▶ Assignment
After locating the line that contains "31: (742, 536, 4.34)" in the data below, set down exactly that line and each one after it through the line that contains "49: (32, 208, 2.92)", and nothing more.

-- Input records follows --

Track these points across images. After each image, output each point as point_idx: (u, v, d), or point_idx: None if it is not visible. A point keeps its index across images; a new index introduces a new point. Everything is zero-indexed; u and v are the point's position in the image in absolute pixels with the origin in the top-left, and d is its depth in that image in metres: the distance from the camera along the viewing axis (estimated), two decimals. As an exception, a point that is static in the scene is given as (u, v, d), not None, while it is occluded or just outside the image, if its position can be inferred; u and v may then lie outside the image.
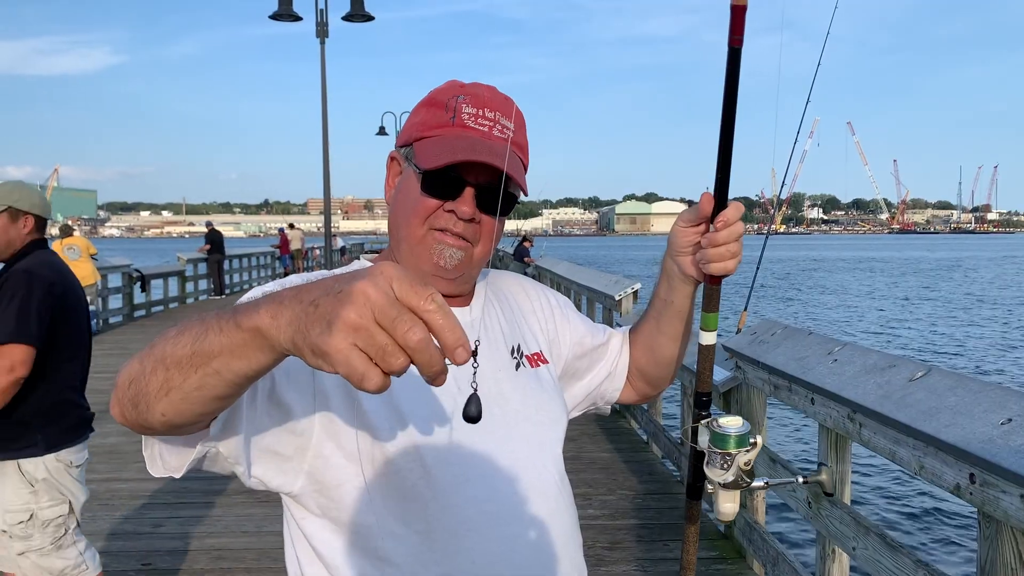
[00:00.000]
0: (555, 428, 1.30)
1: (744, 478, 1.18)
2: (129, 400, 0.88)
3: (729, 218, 1.20)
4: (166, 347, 0.85)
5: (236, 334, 0.78)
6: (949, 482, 2.36)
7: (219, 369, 0.81)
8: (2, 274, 2.84)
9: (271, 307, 0.76)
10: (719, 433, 1.17)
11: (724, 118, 1.15)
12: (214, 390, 0.83)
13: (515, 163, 1.22)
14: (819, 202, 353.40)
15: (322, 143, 15.17)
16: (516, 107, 1.27)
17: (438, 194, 1.19)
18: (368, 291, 0.69)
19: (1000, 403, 2.29)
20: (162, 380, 0.84)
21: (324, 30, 14.66)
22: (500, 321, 1.33)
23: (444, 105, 1.22)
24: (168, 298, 18.08)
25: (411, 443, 1.12)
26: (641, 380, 1.49)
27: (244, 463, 1.05)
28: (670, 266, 1.32)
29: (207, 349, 0.80)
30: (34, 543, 2.81)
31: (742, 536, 4.34)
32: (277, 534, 4.64)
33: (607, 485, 5.55)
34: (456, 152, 1.16)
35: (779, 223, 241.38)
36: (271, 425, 1.06)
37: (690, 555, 1.38)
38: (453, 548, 1.13)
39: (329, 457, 1.10)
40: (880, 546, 2.76)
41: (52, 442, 2.83)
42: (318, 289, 0.73)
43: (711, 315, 1.26)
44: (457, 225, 1.20)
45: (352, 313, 0.68)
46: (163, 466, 1.00)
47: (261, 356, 0.79)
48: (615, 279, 8.45)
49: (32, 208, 2.92)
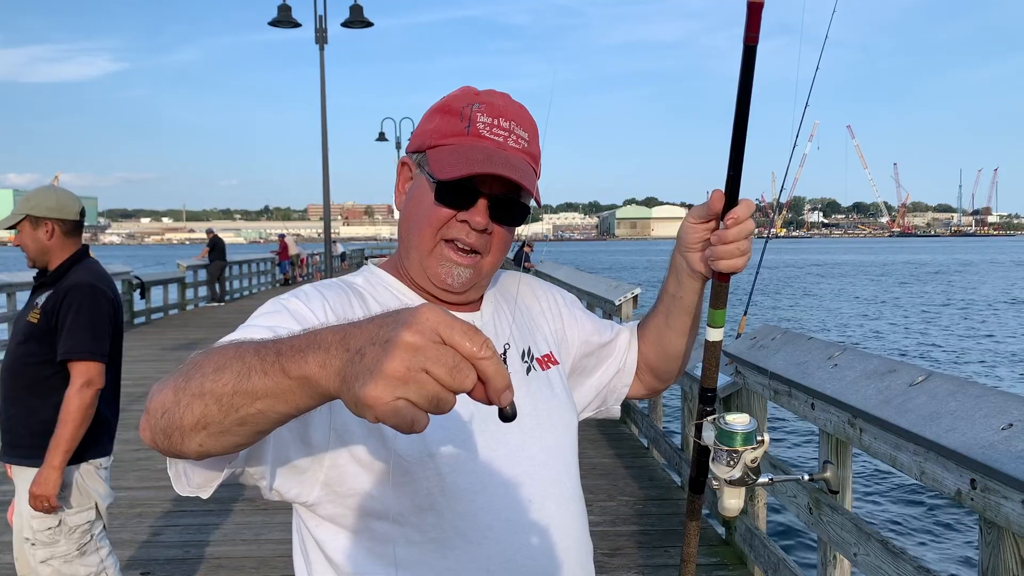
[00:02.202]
0: (567, 432, 1.31)
1: (750, 475, 1.18)
2: (161, 430, 0.87)
3: (740, 215, 1.19)
4: (204, 382, 0.83)
5: (283, 380, 0.78)
6: (950, 488, 2.35)
7: (263, 410, 0.81)
8: (55, 283, 2.83)
9: (319, 355, 0.75)
10: (725, 430, 1.18)
11: (737, 115, 1.14)
12: (257, 426, 0.83)
13: (529, 174, 1.21)
14: (819, 205, 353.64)
15: (321, 149, 15.18)
16: (529, 115, 1.27)
17: (452, 204, 1.19)
18: (415, 341, 0.69)
19: (1001, 408, 2.27)
20: (199, 415, 0.83)
21: (323, 36, 14.68)
22: (510, 325, 1.33)
23: (459, 113, 1.21)
24: (168, 305, 18.07)
25: (425, 451, 1.12)
26: (649, 374, 1.49)
27: (268, 478, 1.06)
28: (679, 262, 1.32)
29: (251, 390, 0.80)
30: (59, 549, 2.80)
31: (743, 542, 4.32)
32: (276, 542, 4.64)
33: (608, 491, 5.53)
34: (473, 164, 1.15)
35: (780, 227, 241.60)
36: (291, 440, 1.06)
37: (691, 548, 1.38)
38: (468, 556, 1.13)
39: (344, 466, 1.10)
40: (882, 552, 2.74)
41: (85, 451, 2.84)
42: (364, 335, 0.73)
43: (718, 312, 1.26)
44: (470, 235, 1.19)
45: (400, 364, 0.69)
46: (188, 484, 1.00)
47: (308, 401, 0.79)
48: (615, 284, 8.46)
49: (49, 213, 2.86)
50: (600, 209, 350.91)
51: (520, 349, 1.31)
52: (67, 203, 2.90)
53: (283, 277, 28.06)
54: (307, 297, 1.16)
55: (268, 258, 27.42)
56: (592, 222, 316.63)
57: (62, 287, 2.79)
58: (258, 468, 1.03)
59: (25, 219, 2.85)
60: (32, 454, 2.78)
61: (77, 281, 2.81)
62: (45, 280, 2.87)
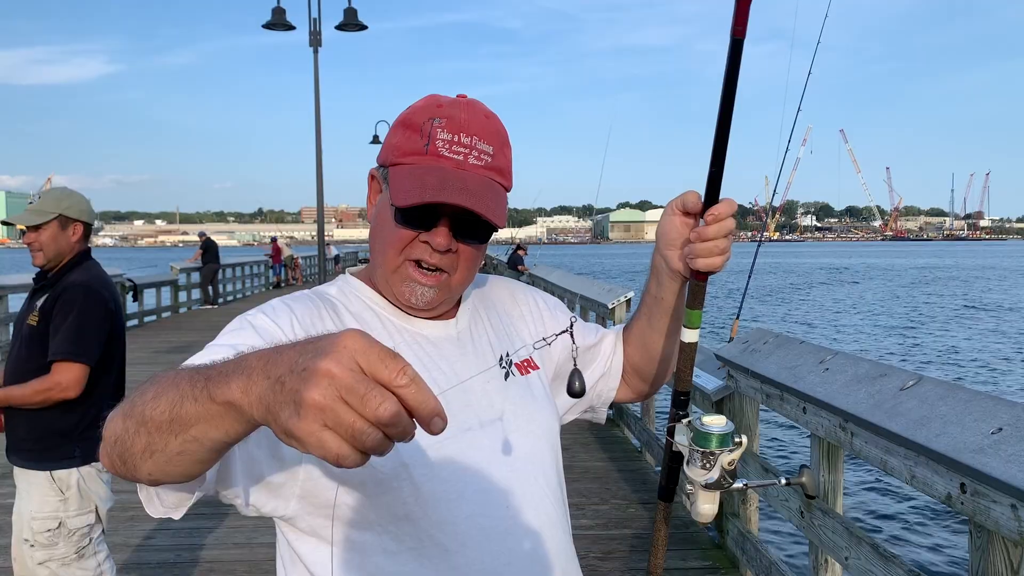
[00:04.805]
0: (547, 437, 1.29)
1: (727, 478, 1.14)
2: (117, 456, 0.88)
3: (720, 213, 1.18)
4: (145, 409, 0.84)
5: (210, 406, 0.77)
6: (940, 492, 2.36)
7: (197, 436, 0.80)
8: (54, 284, 2.83)
9: (241, 381, 0.74)
10: (701, 431, 1.14)
11: (722, 110, 1.13)
12: (195, 455, 0.83)
13: (492, 191, 1.18)
14: (812, 209, 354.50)
15: (315, 152, 15.17)
16: (498, 124, 1.23)
17: (412, 224, 1.17)
18: (331, 369, 0.67)
19: (991, 412, 2.28)
20: (145, 443, 0.84)
21: (317, 39, 14.68)
22: (487, 330, 1.32)
23: (419, 129, 1.18)
24: (160, 307, 18.02)
25: (399, 461, 1.11)
26: (637, 378, 1.47)
27: (242, 496, 1.06)
28: (659, 262, 1.31)
29: (184, 417, 0.79)
30: (58, 552, 2.80)
31: (735, 546, 4.33)
32: (268, 546, 4.63)
33: (600, 495, 5.54)
34: (425, 191, 1.12)
35: (772, 230, 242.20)
36: (262, 457, 1.05)
37: (658, 559, 1.34)
38: (446, 564, 1.12)
39: (319, 479, 1.10)
40: (872, 556, 2.75)
41: (89, 455, 2.84)
42: (284, 363, 0.71)
43: (695, 312, 1.24)
44: (433, 256, 1.18)
45: (316, 394, 0.66)
46: (161, 505, 1.00)
47: (237, 427, 0.78)
48: (608, 287, 8.46)
49: (81, 215, 2.91)
50: (594, 212, 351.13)
51: (498, 355, 1.30)
52: (90, 207, 2.99)
53: (275, 280, 27.97)
54: (274, 312, 1.15)
55: (261, 261, 27.35)
56: (586, 225, 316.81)
57: (58, 288, 2.80)
58: (230, 490, 1.04)
59: (56, 219, 2.85)
60: (35, 457, 2.79)
61: (73, 282, 2.81)
62: (46, 282, 2.87)
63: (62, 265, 2.87)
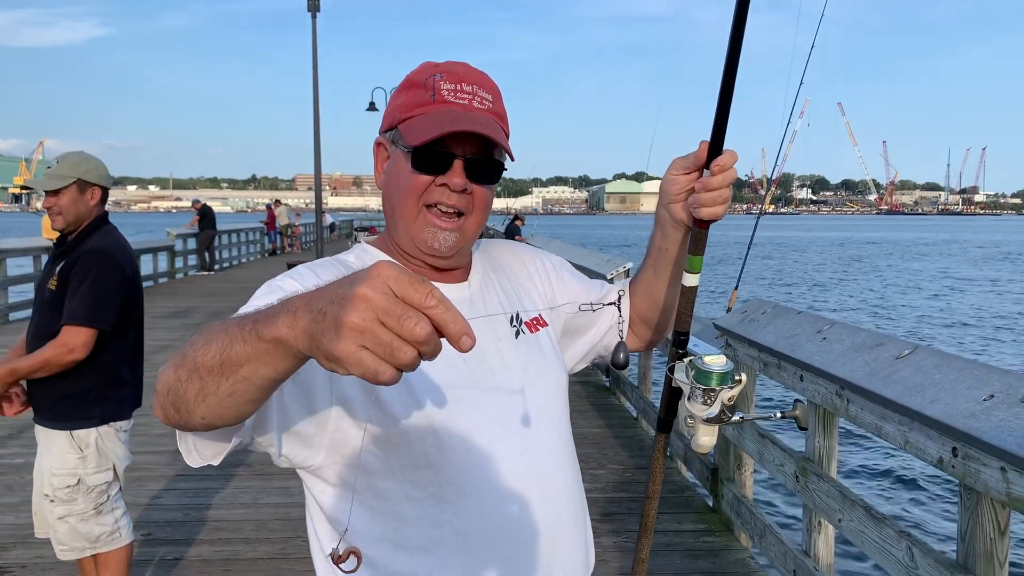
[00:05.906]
0: (558, 392, 1.38)
1: (727, 412, 1.23)
2: (171, 404, 0.95)
3: (725, 163, 1.25)
4: (196, 356, 0.90)
5: (259, 344, 0.84)
6: (932, 456, 2.45)
7: (248, 376, 0.87)
8: (73, 249, 2.88)
9: (287, 318, 0.81)
10: (703, 370, 1.22)
11: (727, 66, 1.18)
12: (246, 395, 0.90)
13: (498, 130, 1.26)
14: (808, 182, 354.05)
15: (313, 119, 15.08)
16: (490, 79, 1.32)
17: (429, 169, 1.24)
18: (368, 294, 0.73)
19: (983, 380, 2.37)
20: (198, 388, 0.90)
21: (316, 4, 14.54)
22: (498, 292, 1.40)
23: (423, 85, 1.26)
24: (157, 273, 18.01)
25: (421, 412, 1.19)
26: (644, 326, 1.55)
27: (276, 445, 1.12)
28: (663, 214, 1.38)
29: (234, 358, 0.86)
30: (76, 507, 2.89)
31: (730, 509, 4.44)
32: (274, 506, 4.73)
33: (598, 460, 5.65)
34: (443, 125, 1.20)
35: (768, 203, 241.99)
36: (295, 407, 1.12)
37: (656, 484, 1.45)
38: (464, 507, 1.21)
39: (347, 430, 1.17)
40: (865, 518, 2.85)
41: (107, 415, 2.92)
42: (324, 297, 0.78)
43: (696, 258, 1.32)
44: (451, 197, 1.25)
45: (355, 317, 0.73)
46: (200, 456, 1.06)
47: (285, 363, 0.85)
48: (607, 258, 8.53)
49: (99, 180, 2.96)
50: (590, 183, 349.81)
51: (509, 315, 1.37)
52: (107, 172, 3.03)
53: (271, 247, 27.81)
54: (300, 276, 1.22)
55: (257, 228, 27.26)
56: (582, 196, 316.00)
57: (76, 253, 2.85)
58: (265, 436, 1.10)
59: (75, 183, 2.89)
60: (56, 417, 2.86)
61: (91, 247, 2.86)
62: (66, 247, 2.91)
63: (81, 229, 2.92)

-- Input records concluded --

▶ Problem solution
31: (742, 536, 4.34)
32: (277, 534, 4.64)
33: (607, 485, 5.55)
34: (456, 152, 1.16)
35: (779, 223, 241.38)
36: (271, 425, 1.06)
37: (690, 555, 1.38)
38: (453, 548, 1.13)
39: (329, 457, 1.10)
40: (880, 546, 2.76)
41: (52, 442, 2.83)
42: (318, 289, 0.73)
43: (711, 315, 1.26)
44: (457, 225, 1.20)
45: (352, 313, 0.68)
46: (163, 466, 1.00)
47: (261, 356, 0.79)
48: (615, 279, 8.45)
49: (32, 208, 2.92)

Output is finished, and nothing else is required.